A bright future for a Church stronghold

Elder Rasband and Elder Christensen agree that the highlight of their recent visit was being among the local Latter-day Saints. The Brethren met with missionaries and members in a variety of events including missionary meetings, stake conferences and Priesthood Leadership Conferences.

They also participated in separate, area-wide broadcasts for youth, young single adults and a training meeting for stake and ward councils. Tens of thousands of members in Chile, Argentina, Uruguay and Paraguay “connected” with the Brethren in the three broadcasts in person and via social media.

Members across the area are tech-savvy and enjoy utilizing social media, said Elder Rasband.

“The people were thirsty and anxious to interact with us,” he added. “We were able to project ourselves in a live manner to these three different audiences. It was an amazing experience.”

The live broadcasts were interactive, allowing members from across the area to ask questions of the General Authorities and local participants. In each meeting, they counseled together and discussed ways that members can find happiness, serve one another and, most importantly, strengthen their relationship with the Savior.

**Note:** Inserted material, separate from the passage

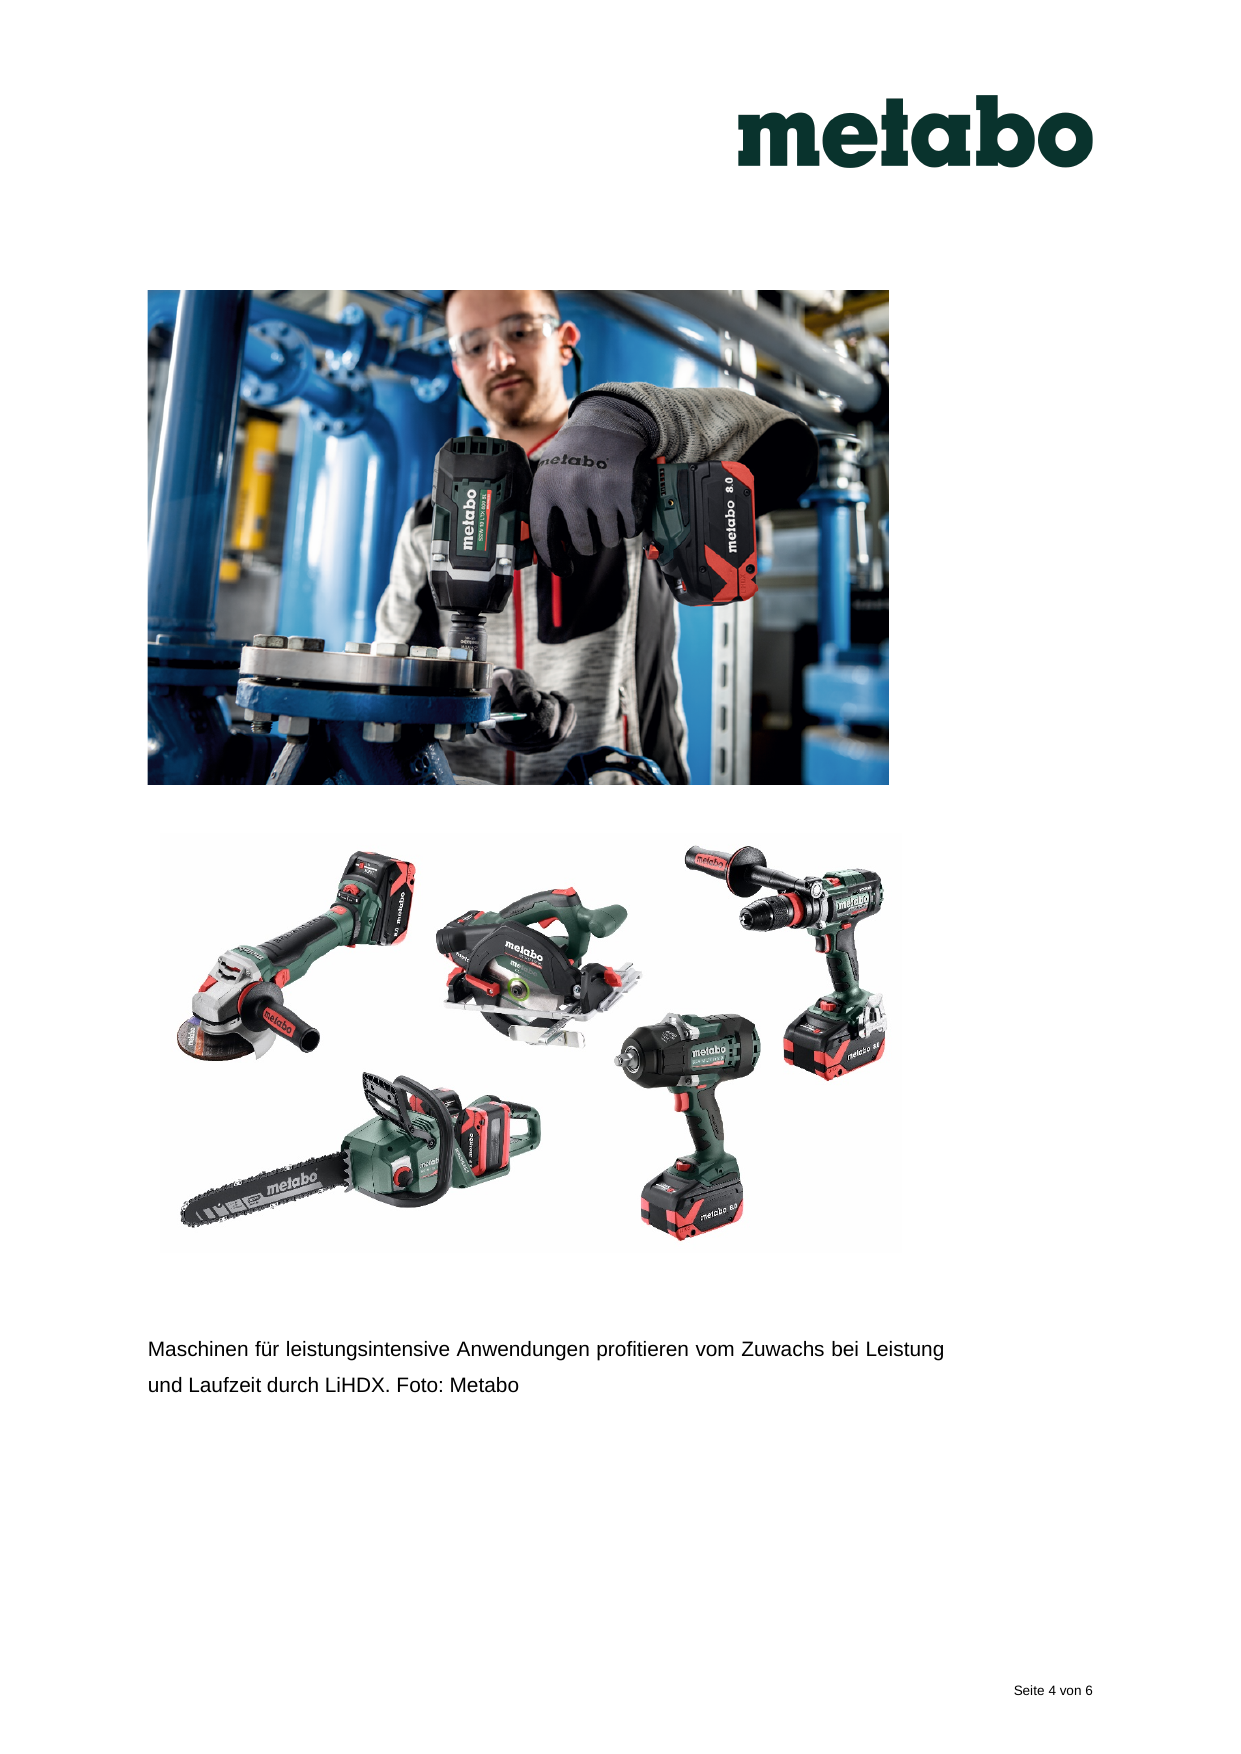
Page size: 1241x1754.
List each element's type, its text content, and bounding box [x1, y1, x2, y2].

Elder Rasband often reminded the members that their best days are ahead.

In the Paraguayan capital of Asuncion, for example, he referenced President Ezra Taft Benson’s 1979 dedicatory prayer of Paraguay. President Benson prophesied that “hundreds of thousands” would join the Church in Paraguay. That has not yet happened — so the Paraguayan members remain active participants in the fulfillment of that prophecy. That vision is still being fulfilled. They can realize President Benson's prophecy by living the commandments and sharing the gospel with others.

Increasing faith across the area

In Buenos Aires, Elder Rasband presided over the annual review of the South America South Area.

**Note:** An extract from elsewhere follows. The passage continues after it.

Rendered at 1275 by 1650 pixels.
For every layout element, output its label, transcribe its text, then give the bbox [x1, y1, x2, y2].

He and Elder Christensen focused on the Area Plan designed to help Latter-day Saints draw closer to their Heavenly Father and Jesus Christ. Every member in the area has a copy of the plan that focuses on three action items: First, emphasizing family history work and temple worship. Second, becoming spiritually and temporally self-reliant. And third, finding joy in keeping the Sabbath Day holy.

Following a Nov. 16 devotional for area Church employees, the Brethren and the Area Presidency visited the Parque Tres de Febrero & Bonpland in Buenos Aires where, on Christmas Day in 1925, Elder Melvin J. Ballard of the Quorum of the Twelve Apostles dedicated all of South America for the preaching of the gospel. A plaque near the temple grounds commemorates Elder Ballard’s dedicatory prayer and the beginnings of the Church in South America. Since that time, each country has been dedicated. The last one, Argentina, was dedicated by Elder Ballard’s grandson, Elder M. Russell Ballard of the Quorum of the Twelve Apostles, on Feb. 21, 2014.

Elder Rasband and Elder Christensen observed several “relics” from that memorable day in 1925 — including the glass cups used in a sacrament service held that day.

Building friendships

Elder Rasband and Elder Christensen had opportunities to visit with key civic and religious leaders across the region.

Highlights included meetings with Uruguayan Vice President Raul F. Sendic; Paraguayan Senator Emilia Alfaro and her husband, former Paraguayan president Federico Franco; Asuncion Archbishop Edmundo Valenzuela; and Argentina’s Foreign Minister Susana Malcorra.

Each visit was marked by warmth and signaled the Church’s long-established friendships in South America. Such meetings also helped build understanding of how the Church operates throughout the world. In the visit with Foreign Minister Malcorra, for example, Elder Rasband spoke about the key role of the Relief Society.

“She wanted to know all about the Relief Society. We told her it was the largest women’s organization in the world and that it was currently focusing on the refugee issue.”

Elder Rasband’s keynote address at a Nov. 9 inter-religious symposium, in Buenos Aires, advocated religious liberties, tolerance and the fundamental right of freedom of conscience. The speech was “well received” and enjoyed positive press coverage.